** Opening Input material block **
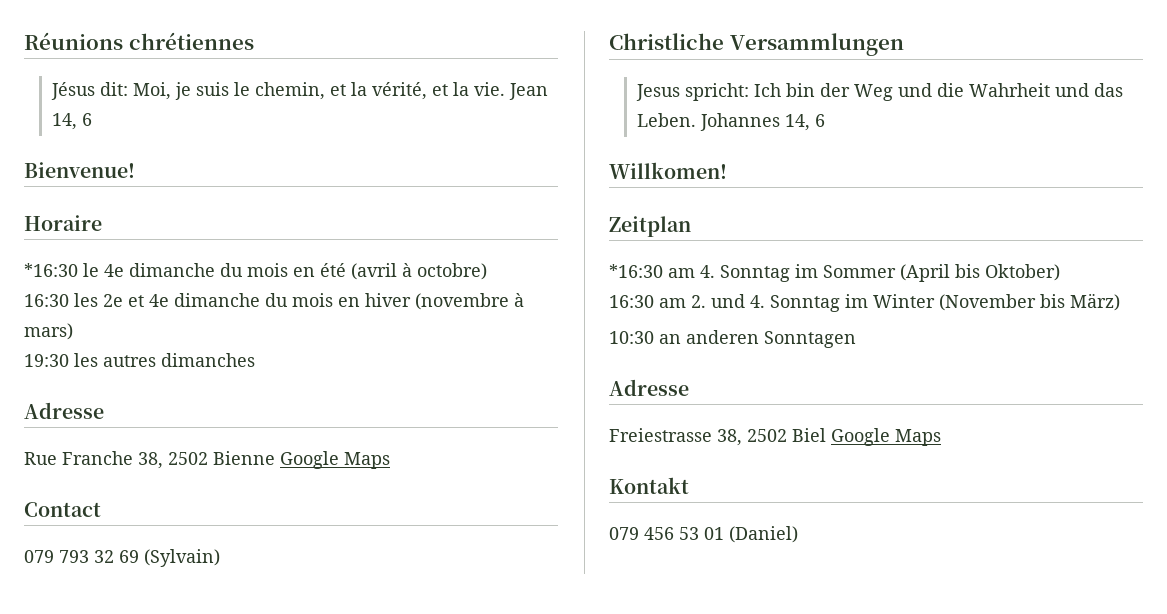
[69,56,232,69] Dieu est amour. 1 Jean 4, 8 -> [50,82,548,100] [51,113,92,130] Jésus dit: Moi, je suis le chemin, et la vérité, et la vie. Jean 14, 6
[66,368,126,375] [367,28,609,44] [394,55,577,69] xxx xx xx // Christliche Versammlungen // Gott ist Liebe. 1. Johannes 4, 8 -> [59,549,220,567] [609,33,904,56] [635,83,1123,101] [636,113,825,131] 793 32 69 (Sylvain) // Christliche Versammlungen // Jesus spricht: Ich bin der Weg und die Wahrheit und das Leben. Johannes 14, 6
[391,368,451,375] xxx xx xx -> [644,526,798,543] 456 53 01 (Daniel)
** Closing Input material block **
** Opening Input material block **
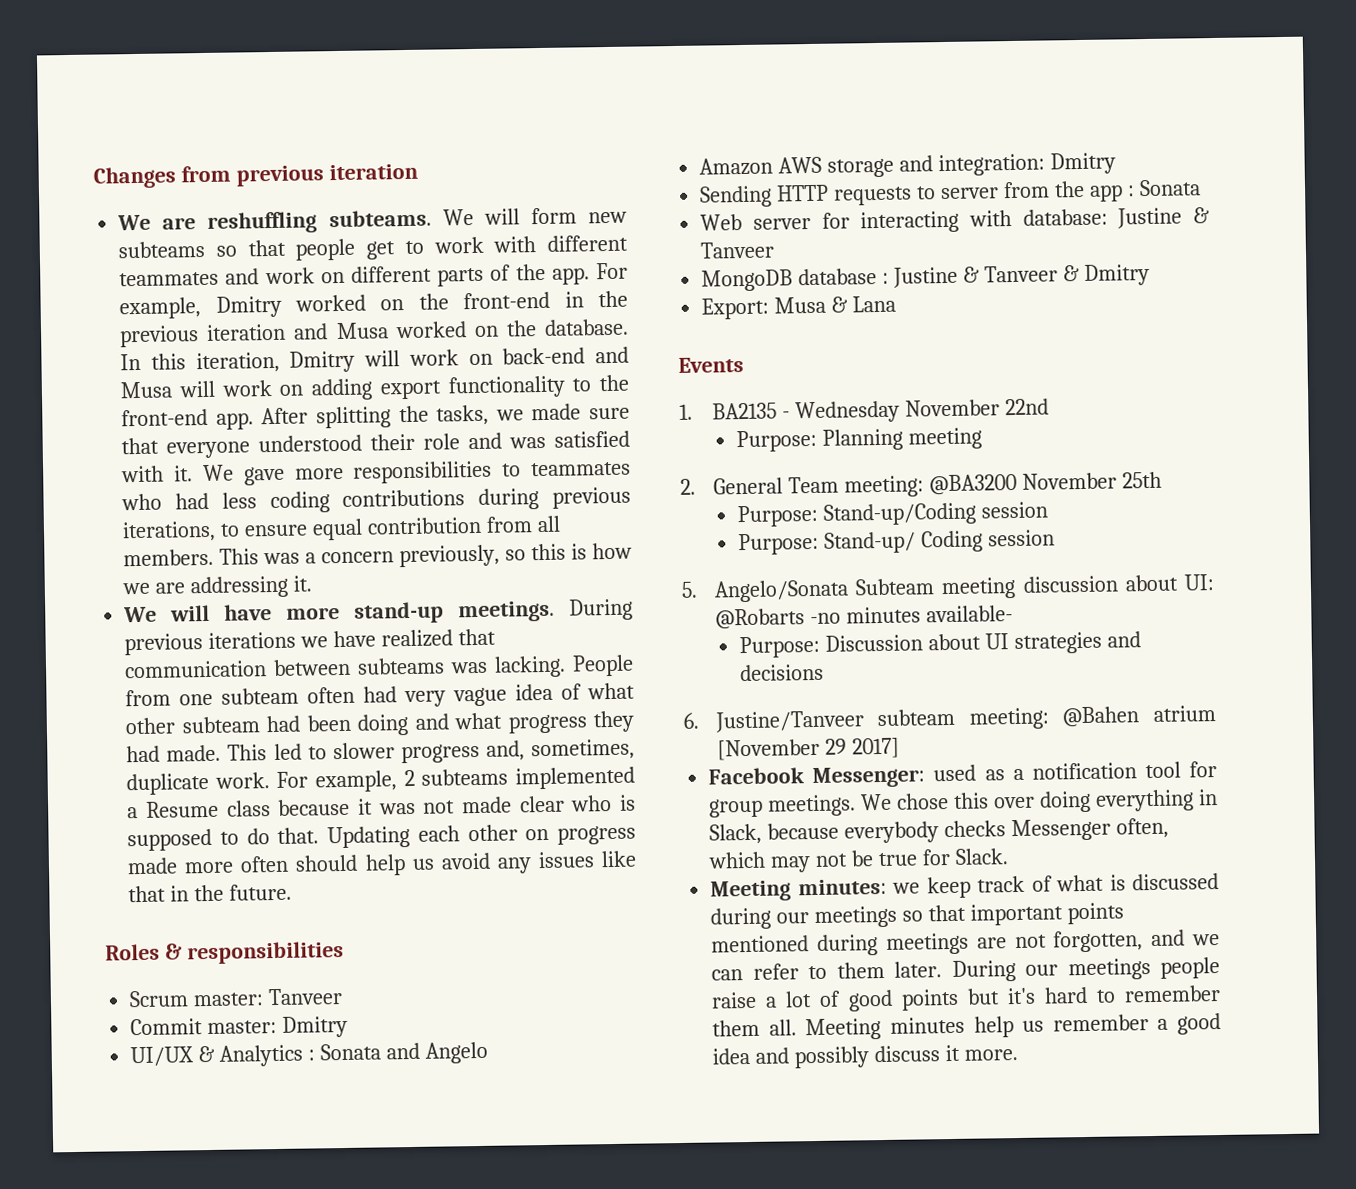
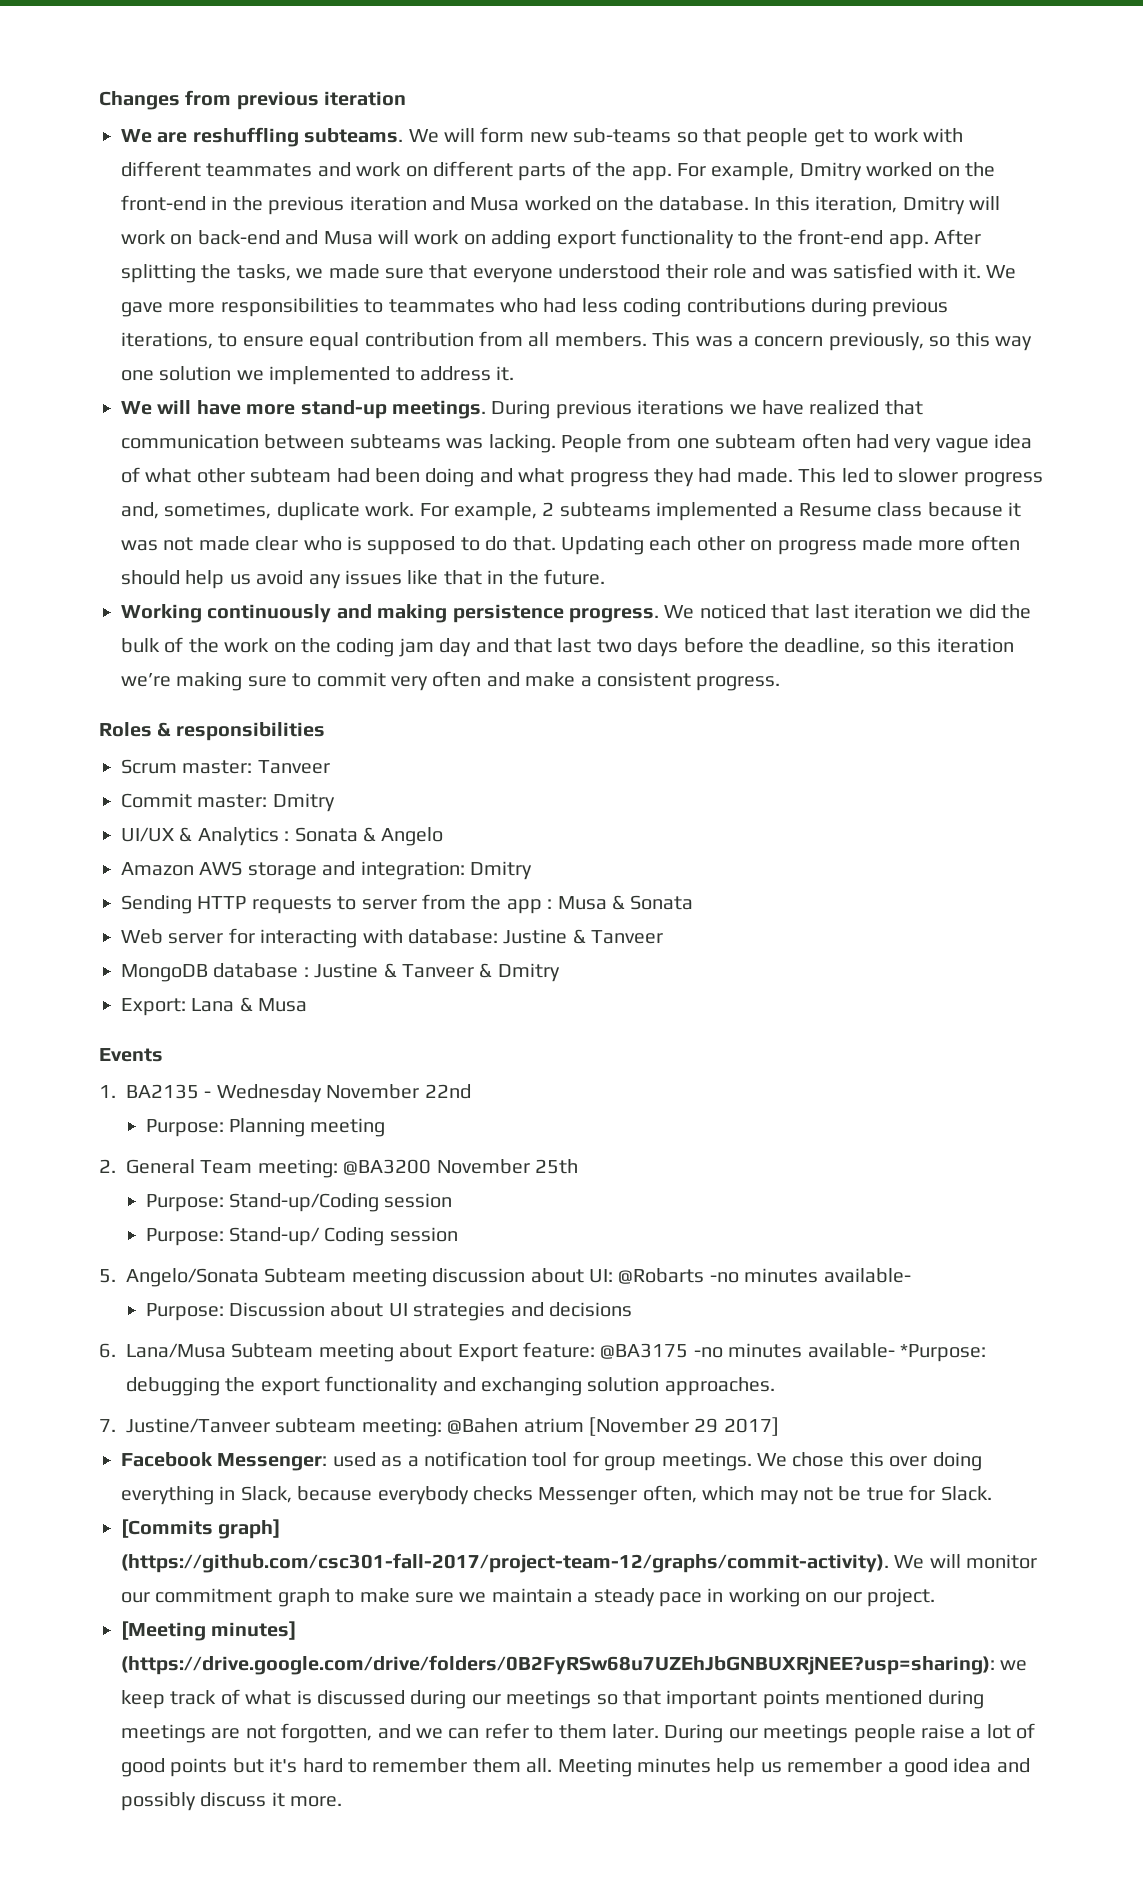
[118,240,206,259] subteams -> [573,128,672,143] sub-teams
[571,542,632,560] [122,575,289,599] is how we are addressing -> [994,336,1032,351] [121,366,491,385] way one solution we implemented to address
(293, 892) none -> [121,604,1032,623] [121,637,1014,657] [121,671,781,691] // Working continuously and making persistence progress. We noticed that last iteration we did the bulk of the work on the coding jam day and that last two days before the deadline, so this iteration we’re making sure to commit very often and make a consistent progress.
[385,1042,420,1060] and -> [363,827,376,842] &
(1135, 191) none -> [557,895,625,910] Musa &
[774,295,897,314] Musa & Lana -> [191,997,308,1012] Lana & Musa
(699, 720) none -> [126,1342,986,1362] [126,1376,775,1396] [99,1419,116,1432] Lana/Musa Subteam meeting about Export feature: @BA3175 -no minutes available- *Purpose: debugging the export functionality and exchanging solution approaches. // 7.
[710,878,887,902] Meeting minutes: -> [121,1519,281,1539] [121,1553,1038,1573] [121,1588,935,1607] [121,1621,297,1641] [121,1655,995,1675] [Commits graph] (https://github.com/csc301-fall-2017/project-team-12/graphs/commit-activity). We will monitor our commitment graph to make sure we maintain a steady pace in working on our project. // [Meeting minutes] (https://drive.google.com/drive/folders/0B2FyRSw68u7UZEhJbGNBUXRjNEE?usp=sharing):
** Closing Input material block **
▶ _Your objective_
What lines of the material contain "commit"? Show them.

▶ _Exercise solution_
(293, 892) none -> [121,604,1032,623] [121,637,1014,657] [121,671,781,691] // Working continuously and making persistence progress. We noticed that last iteration we did the bulk of the work on the coding jam day and that last two days before the deadline, so this iteration we’re making sure to commit very often and make a consistent progress.
[710,878,887,902] Meeting minutes: -> [121,1519,281,1539] [121,1553,1038,1573] [121,1588,935,1607] [121,1621,297,1641] [121,1655,995,1675] [Commits graph] (https://github.com/csc301-fall-2017/project-team-12/graphs/commit-activity). We will monitor our commitment graph to make sure we maintain a steady pace in working on our project. // [Meeting minutes] (https://drive.google.com/drive/folders/0B2FyRSw68u7UZEhJbGNBUXRjNEE?usp=sharing):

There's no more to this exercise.